━━━ Excerpted passage ━━━

How to Increase Empathy in Children

If you want your kids to be happy, the most important thing to focus on is helping them develop strong, lasting relationships. And what will help them build those connections, now and later in life? One essential component is mastering the art of empathy, because it’s empathy, more than anything else, that helps us relate, respond to and connect with others.

Here are 5 tips, based on the latest research, for how to increase empathy in children.

How to Increase Empathy in Children

Empathy is the foundation of strong relationships.

It’s a gift that keeps on giving.

1. Model empathy for them. The primary way your child will learn about empathy, and many other things, is by observing you. So working to improve your empathy as a parent is one of the best things you can do to help your child develop this essential skill. 

Are you as empathetic as you want to be? With other drivers, that coworker who drives you nuts, or your partner when you are exhausted? Even though we try to protect our kids from hearing negative rumblings, they are incredibly perceptive little humans. So the best thing we can do is to truly work on increasing empathy ourselves, and then we know that we are passing on to our little ones what we want to pass on, as often as possible.

For tips on increasing your empathy, see my latest article on empathy: How to Increase Your Empathy.

━━━

**Requests**
**a.** Answer these questions using the passage on empathy in children:
(i) What does the passage call the foundation of strong relationships?
(ii) According to the first tip, what is the primary way a child learns about empathy?
(iii) Which article does the passage recommend for tips on increasing your own empathy?
**b.** Summarize the passage on empathy in children in two sentences.
**c.** Extract the part of the passage on empathy in children from "1. Model empathy" to "often as possible.".

━━━ Items ━━━

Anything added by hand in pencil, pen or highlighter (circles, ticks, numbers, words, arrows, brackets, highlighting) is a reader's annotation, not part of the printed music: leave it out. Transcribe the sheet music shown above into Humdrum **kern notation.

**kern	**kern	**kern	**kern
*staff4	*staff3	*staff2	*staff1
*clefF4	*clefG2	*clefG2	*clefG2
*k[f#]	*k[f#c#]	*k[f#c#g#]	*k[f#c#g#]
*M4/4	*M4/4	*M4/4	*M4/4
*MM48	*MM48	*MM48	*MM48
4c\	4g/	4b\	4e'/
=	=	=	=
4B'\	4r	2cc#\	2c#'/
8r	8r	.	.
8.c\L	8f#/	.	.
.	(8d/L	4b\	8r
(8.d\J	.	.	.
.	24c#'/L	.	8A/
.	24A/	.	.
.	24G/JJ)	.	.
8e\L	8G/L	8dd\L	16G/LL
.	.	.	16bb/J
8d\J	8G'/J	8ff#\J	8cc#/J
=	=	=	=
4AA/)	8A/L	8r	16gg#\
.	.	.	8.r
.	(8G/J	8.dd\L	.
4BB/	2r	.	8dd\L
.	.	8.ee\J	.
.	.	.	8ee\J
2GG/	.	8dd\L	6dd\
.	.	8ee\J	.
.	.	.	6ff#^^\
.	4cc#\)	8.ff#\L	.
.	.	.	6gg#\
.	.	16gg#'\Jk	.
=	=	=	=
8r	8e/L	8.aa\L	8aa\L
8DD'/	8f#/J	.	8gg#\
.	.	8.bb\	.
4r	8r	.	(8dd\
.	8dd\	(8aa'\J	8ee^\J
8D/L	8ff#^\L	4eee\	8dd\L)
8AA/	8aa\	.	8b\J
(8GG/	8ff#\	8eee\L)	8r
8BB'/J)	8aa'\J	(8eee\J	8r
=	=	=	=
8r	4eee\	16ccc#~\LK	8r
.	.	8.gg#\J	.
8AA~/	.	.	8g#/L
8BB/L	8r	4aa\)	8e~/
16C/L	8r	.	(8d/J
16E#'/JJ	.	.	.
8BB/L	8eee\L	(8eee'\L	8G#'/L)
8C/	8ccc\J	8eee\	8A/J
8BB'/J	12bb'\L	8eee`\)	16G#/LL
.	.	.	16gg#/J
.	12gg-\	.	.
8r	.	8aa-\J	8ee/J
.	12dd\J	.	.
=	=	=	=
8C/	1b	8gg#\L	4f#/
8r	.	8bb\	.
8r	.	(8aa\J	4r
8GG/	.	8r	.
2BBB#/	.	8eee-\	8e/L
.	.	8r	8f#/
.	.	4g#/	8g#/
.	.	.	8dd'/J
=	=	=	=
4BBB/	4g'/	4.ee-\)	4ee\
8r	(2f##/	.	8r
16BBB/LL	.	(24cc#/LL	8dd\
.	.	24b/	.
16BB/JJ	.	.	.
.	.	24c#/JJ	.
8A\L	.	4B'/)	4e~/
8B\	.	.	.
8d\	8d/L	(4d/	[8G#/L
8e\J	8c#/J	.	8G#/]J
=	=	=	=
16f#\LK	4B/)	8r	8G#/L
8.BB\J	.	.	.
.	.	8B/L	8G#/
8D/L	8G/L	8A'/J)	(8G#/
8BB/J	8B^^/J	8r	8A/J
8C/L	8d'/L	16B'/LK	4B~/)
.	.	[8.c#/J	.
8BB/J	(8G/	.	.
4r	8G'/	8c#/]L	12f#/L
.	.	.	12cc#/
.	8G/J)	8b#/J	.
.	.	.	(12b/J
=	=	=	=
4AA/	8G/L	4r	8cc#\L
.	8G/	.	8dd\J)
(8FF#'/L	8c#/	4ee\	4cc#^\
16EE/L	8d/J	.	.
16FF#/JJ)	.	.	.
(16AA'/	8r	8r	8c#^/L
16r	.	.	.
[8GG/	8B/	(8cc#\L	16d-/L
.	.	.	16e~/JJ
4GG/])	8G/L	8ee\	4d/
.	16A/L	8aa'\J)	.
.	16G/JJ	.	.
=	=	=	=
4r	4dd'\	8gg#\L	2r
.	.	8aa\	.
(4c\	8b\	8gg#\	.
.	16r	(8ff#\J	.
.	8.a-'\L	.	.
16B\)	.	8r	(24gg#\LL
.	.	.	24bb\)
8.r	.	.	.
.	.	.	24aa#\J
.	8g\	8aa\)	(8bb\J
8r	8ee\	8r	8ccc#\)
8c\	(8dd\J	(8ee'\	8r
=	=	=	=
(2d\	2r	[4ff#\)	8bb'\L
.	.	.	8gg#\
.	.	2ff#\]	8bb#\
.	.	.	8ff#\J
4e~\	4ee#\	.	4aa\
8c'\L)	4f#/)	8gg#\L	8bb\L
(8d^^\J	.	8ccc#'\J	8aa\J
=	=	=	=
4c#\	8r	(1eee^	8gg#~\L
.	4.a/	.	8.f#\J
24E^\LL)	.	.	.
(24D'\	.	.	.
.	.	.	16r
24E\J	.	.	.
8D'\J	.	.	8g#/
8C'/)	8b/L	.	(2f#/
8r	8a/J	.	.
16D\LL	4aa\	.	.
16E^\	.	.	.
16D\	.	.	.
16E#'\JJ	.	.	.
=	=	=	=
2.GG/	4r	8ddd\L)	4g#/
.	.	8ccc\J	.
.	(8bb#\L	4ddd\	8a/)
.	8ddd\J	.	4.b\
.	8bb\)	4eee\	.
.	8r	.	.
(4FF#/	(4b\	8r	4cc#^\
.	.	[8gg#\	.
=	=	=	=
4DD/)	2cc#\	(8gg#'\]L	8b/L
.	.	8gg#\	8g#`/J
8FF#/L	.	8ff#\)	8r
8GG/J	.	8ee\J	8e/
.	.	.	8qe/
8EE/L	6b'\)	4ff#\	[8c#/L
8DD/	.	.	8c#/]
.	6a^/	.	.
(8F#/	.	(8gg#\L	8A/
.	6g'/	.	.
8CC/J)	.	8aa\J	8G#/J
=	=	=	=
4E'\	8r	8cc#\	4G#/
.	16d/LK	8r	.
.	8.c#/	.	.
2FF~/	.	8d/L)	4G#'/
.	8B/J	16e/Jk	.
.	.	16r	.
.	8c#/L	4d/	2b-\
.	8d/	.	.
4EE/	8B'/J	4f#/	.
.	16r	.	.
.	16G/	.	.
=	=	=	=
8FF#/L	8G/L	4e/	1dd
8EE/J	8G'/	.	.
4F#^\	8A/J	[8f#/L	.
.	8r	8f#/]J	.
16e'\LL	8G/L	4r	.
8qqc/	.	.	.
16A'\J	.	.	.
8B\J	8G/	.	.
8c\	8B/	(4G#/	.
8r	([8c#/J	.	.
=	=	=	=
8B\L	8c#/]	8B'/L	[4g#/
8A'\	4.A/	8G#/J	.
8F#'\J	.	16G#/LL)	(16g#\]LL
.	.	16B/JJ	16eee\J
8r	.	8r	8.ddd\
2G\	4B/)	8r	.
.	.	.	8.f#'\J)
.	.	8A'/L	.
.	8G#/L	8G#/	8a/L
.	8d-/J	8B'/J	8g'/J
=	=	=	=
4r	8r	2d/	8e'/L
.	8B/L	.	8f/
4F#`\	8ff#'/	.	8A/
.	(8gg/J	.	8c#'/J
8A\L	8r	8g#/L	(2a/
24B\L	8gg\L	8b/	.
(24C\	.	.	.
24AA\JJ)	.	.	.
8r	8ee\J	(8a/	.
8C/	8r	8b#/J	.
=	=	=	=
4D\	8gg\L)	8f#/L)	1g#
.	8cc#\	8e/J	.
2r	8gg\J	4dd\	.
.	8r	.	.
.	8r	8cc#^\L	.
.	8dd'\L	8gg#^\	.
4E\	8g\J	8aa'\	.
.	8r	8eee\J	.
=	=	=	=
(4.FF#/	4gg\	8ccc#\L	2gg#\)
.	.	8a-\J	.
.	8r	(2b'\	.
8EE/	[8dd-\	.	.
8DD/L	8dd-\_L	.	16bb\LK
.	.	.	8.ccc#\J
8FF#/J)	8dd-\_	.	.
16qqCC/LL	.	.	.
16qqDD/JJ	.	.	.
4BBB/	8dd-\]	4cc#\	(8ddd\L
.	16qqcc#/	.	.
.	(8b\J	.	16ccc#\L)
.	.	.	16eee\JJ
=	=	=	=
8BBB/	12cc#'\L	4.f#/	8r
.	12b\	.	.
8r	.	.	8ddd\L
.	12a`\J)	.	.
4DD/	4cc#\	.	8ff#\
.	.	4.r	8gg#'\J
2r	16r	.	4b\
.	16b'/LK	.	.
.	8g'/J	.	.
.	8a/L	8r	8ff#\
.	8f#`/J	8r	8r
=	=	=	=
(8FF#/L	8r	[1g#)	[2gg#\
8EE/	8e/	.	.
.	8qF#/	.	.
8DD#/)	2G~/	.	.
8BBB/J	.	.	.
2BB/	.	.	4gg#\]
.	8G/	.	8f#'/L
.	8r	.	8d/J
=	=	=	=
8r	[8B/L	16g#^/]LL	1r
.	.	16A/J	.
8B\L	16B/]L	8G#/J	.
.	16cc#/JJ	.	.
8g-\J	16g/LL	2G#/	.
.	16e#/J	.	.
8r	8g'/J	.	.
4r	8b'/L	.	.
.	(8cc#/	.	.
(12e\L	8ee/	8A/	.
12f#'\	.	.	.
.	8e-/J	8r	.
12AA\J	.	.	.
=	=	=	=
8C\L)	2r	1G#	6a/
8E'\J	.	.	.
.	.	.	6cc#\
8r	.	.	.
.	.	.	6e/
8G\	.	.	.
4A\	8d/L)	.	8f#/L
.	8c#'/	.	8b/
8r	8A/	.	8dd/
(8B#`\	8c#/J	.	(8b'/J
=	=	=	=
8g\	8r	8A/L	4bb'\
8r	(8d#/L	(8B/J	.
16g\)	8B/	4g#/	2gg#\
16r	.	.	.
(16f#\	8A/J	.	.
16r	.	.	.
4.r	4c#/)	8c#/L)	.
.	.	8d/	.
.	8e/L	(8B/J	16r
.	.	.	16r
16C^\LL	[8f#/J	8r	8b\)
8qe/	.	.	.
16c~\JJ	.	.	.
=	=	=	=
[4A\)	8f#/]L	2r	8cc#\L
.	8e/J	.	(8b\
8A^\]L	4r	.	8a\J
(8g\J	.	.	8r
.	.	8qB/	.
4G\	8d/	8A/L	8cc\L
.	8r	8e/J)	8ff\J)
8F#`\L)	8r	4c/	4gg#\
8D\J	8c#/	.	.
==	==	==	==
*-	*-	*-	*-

━━━

**Answers to the problems**
**a.**
(i) Empathy.
(ii) By observing the parent.
(iii) "How to Increase Your Empathy."

**b.** The passage holds that empathy is an essential component in helping children build strong, lasting relationships, and it offers five research-based tips for increasing empathy in children. The first tip is for parents to model empathy, because children learn it mainly by observing them, so working on one's own empathy is one of the best ways to help a child develop this skill.

**c.**
1. Model empathy for them. The primary way your child will learn about empathy, and many other things, is by observing you. So working to improve your empathy as a parent is one of the best things you can do to help your child develop this essential skill. 

Are you as empathetic as you want to be? With other drivers, that coworker who drives you nuts, or your partner when you are exhausted? Even though we try to protect our kids from hearing negative rumblings, they are incredibly perceptive little humans. So the best thing we can do is to truly work on increasing empathy ourselves, and then we know that we are passing on to our little ones what we want to pass on, as often as possible.